• **Aim of the task**:
Rewrite the lines below with every "series" changed to "data set" and nothing else altered. Omit the pictures from your version.

• **Data excerpts**:
=== Begin Enclosure ===

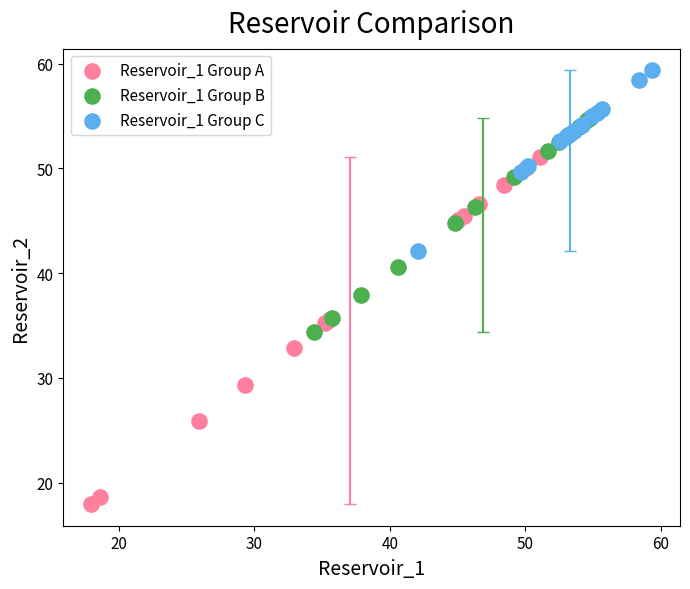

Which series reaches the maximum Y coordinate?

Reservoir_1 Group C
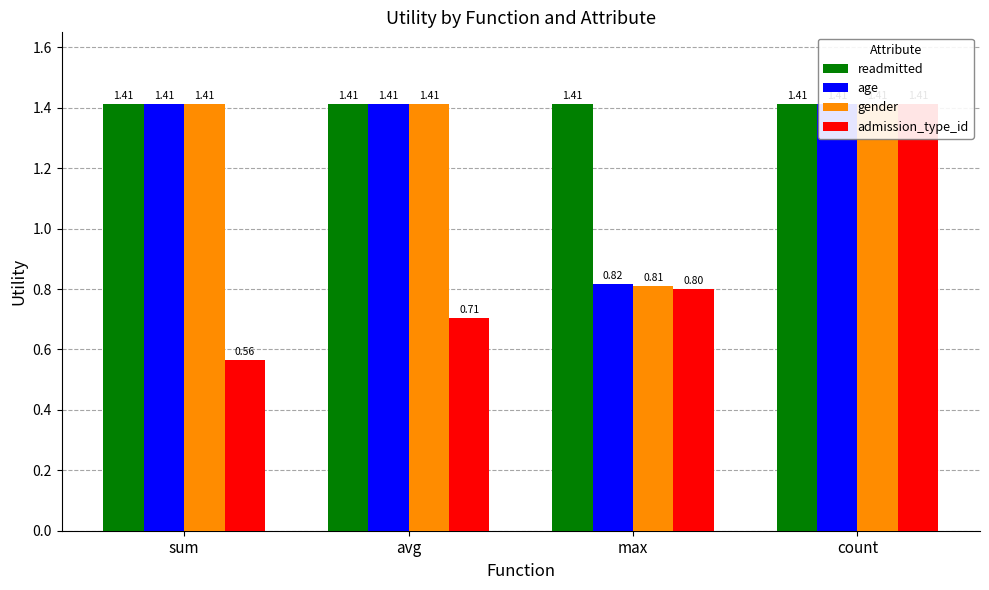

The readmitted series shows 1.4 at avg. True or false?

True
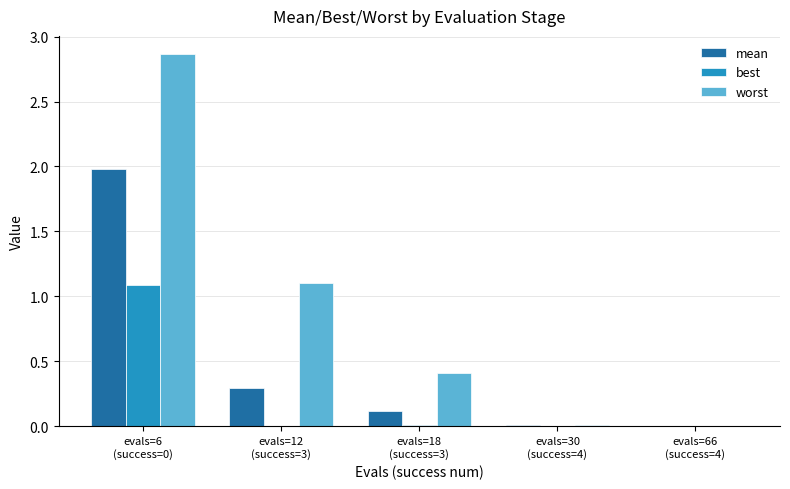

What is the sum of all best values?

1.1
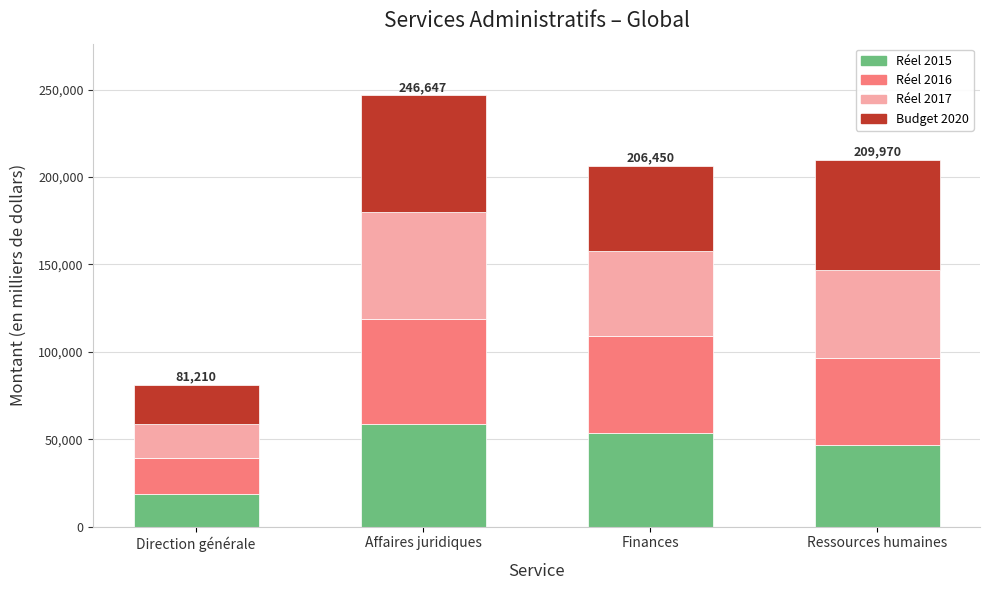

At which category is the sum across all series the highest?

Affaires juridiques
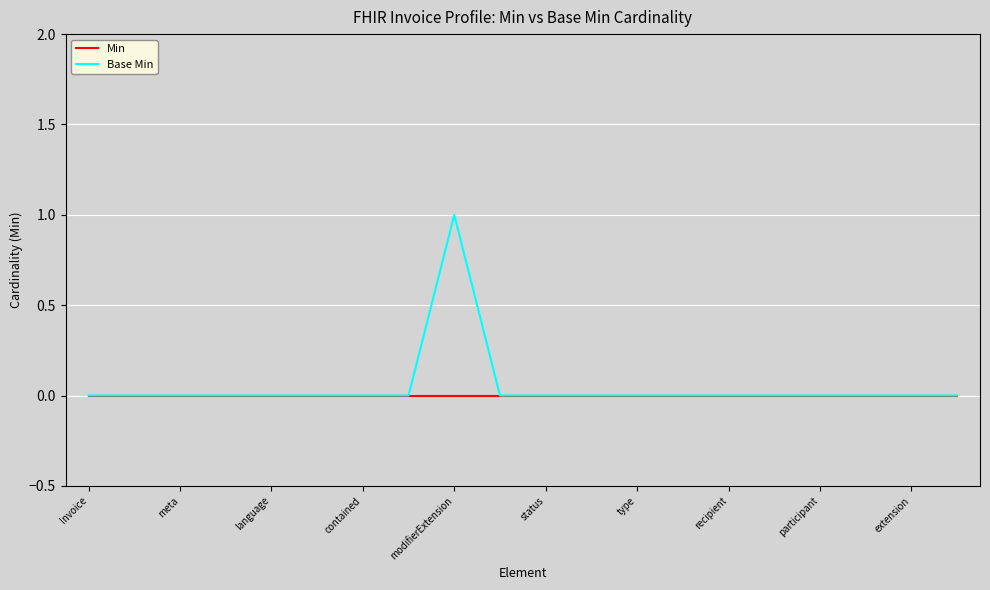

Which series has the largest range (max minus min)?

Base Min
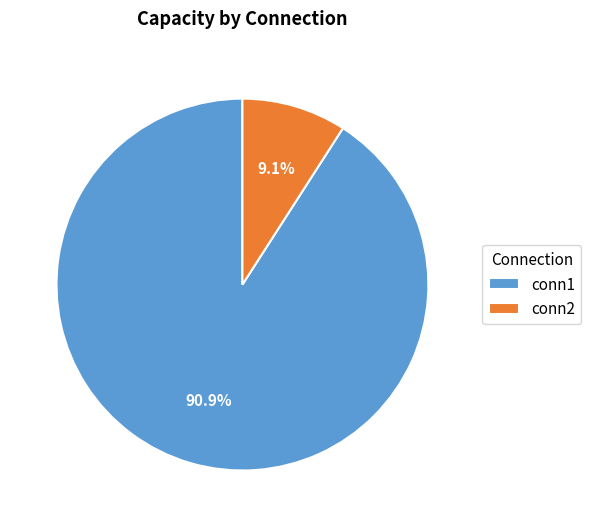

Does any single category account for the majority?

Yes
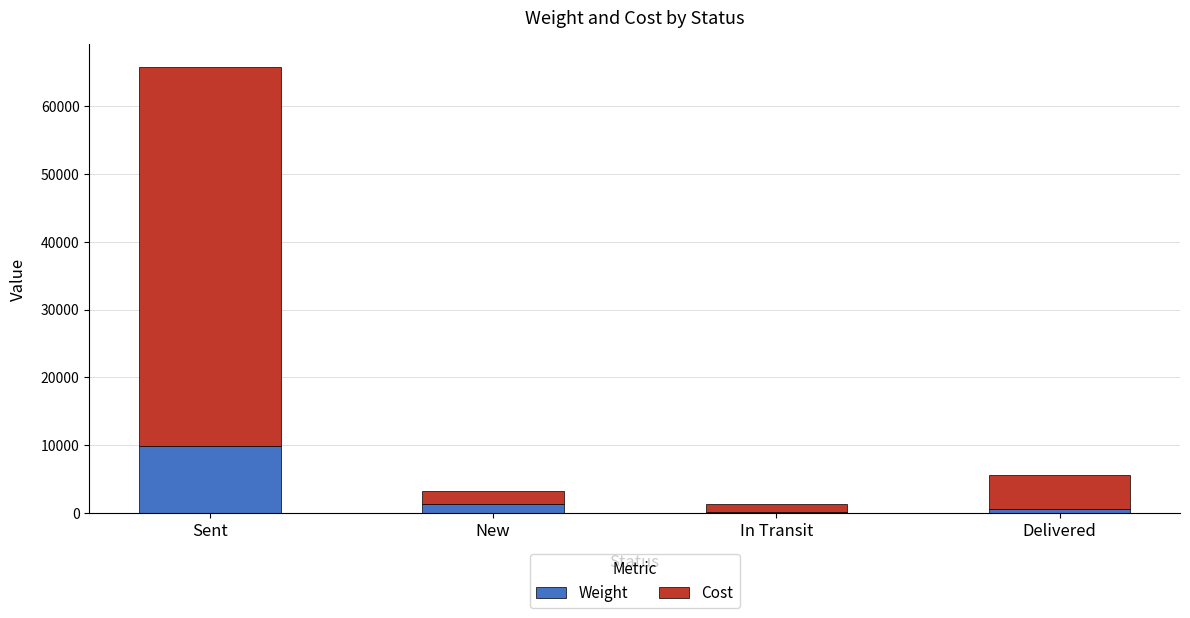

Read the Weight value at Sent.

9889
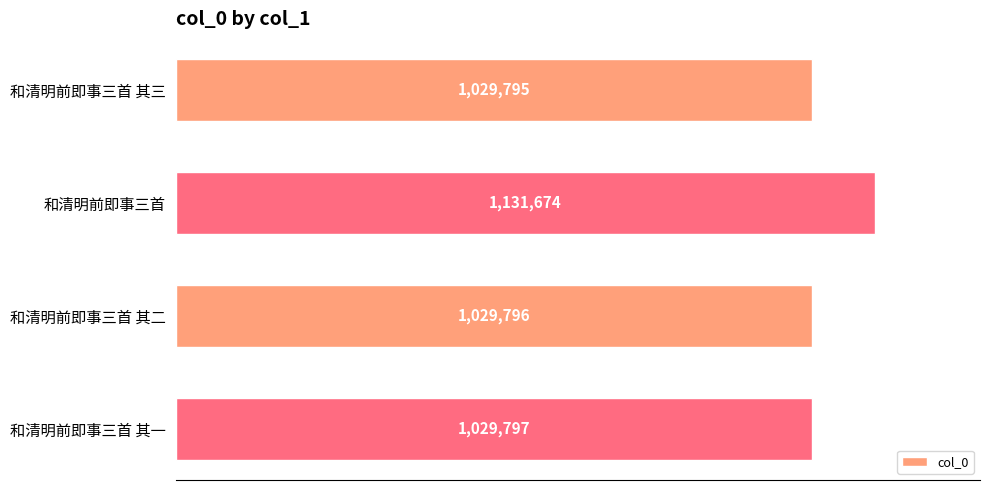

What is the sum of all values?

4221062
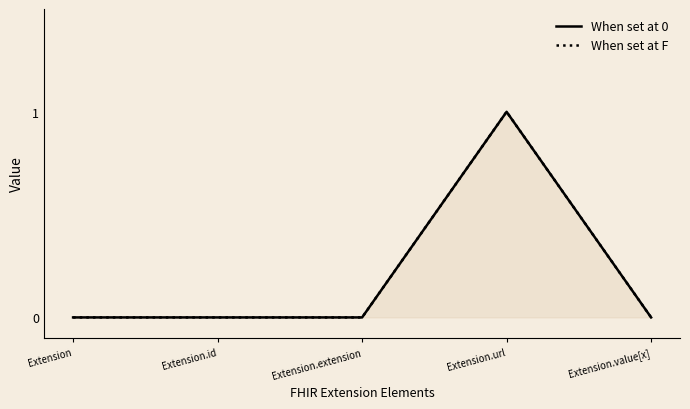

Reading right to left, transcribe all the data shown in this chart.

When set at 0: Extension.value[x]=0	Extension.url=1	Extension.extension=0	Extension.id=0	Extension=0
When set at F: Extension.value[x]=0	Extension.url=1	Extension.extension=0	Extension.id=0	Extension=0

=== End Enclosure ===

• **Task output**:
Which data set reaches the maximum Y coordinate?

Reservoir_1 Group C

The readmitted data set shows 1.4 at avg. True or false?

True

What is the sum of all best values?

1.1

At which category is the sum across all data set the highest?

Affaires juridiques

Which data set has the largest range (max minus min)?

Base Min

Does any single category account for the majority?

Yes

Read the Weight value at Sent.

9889

What is the sum of all values?

4221062

Reading right to left, transcribe all the data shown in this chart.

When set at 0: Extension.value[x]=0	Extension.url=1	Extension.extension=0	Extension.id=0	Extension=0
When set at F: Extension.value[x]=0	Extension.url=1	Extension.extension=0	Extension.id=0	Extension=0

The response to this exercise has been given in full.